= Students for Saving Social Security =

Students for Saving Social Security, known as S4, was a 501(c)(3) non-profit activist organization based in Washington, D.C., run by students for students pushing for Social Security reform. S4 was founded in March 2005 and proposed changing Social Security laws to permit personal savings accounts. The organization had a network of 300+ college chapters with more than 11,000 members by 2008. It closed in 2009.

S4 believed Social Security was an issue that should be addressed by the Congress. Co-founders Jonathan Swanson and Patrick Wetherille proclaimed:

==Operations==

Students for Saving Social Security will lead the charge to inform, organize, and mobilize today's college students to engage in the Social Security debate. Through honest, non-partisan debate we hope to represent the interests of young Americans. We want politicians to understand that an entire generation of voters can be won — or lost — on an issue with lasting implications for our future.
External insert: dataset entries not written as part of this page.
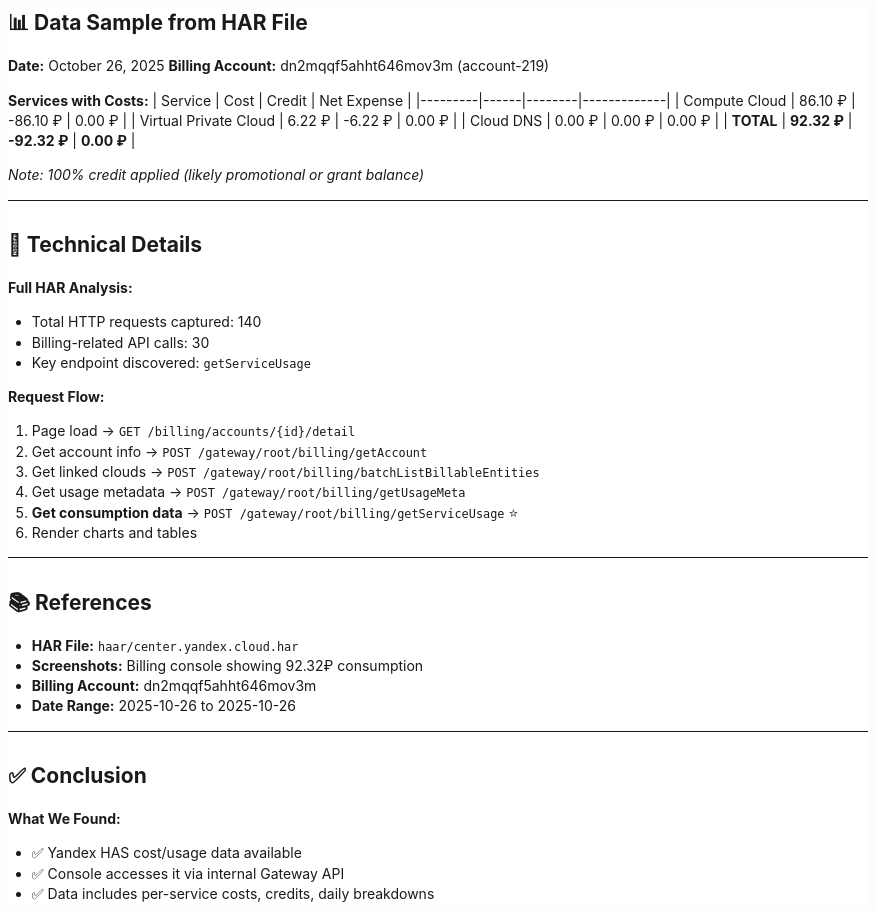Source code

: 
## 📊 Data Sample from HAR File

**Date:** October 26, 2025
**Billing Account:** dn2mqqf5ahht646mov3m (account-219)

**Services with Costs:**
| Service | Cost | Credit | Net Expense |
|---------|------|--------|-------------|
| Compute Cloud | 86.10 ₽ | -86.10 ₽ | 0.00 ₽ |
| Virtual Private Cloud | 6.22 ₽ | -6.22 ₽ | 0.00 ₽ |
| Cloud DNS | 0.00 ₽ | 0.00 ₽ | 0.00 ₽ |
| **TOTAL** | **92.32 ₽** | **-92.32 ₽** | **0.00 ₽** |

*Note: 100% credit applied (likely promotional or grant balance)*

---

## 🔧 Technical Details

**Full HAR Analysis:**
- Total HTTP requests captured: 140
- Billing-related API calls: 30
- Key endpoint discovered: `getServiceUsage`

**Request Flow:**
1. Page load → `GET /billing/accounts/{id}/detail`
2. Get account info → `POST /gateway/root/billing/getAccount`
3. Get linked clouds → `POST /gateway/root/billing/batchListBillableEntities`
4. Get usage metadata → `POST /gateway/root/billing/getUsageMeta`
5. **Get consumption data** → `POST /gateway/root/billing/getServiceUsage` ⭐
6. Render charts and tables

---

## 📚 References

- **HAR File:** `haar/center.yandex.cloud.har`
- **Screenshots:** Billing console showing 92.32₽ consumption
- **Billing Account:** dn2mqqf5ahht646mov3m
- **Date Range:** 2025-10-26 to 2025-10-26

---

## ✅ Conclusion

**What We Found:**
- ✅ Yandex HAS cost/usage data available
- ✅ Console accesses it via internal Gateway API
- ✅ Data includes per-service costs, credits, daily breakdowns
Executive Director Jo Jensen, Strategic Communications Director Neha Shah and Development Director Karen Lee were both graduates of Mount Holyoke College. National Director Ryan Lynch attended Emory University and studied at Georgetown University's graduate school.

Three directors of S4, Marco Zappacosta, Jonathan Swanson, Jeremy Tunnell went on to found the online marketplace and unicorn company Thumbtack.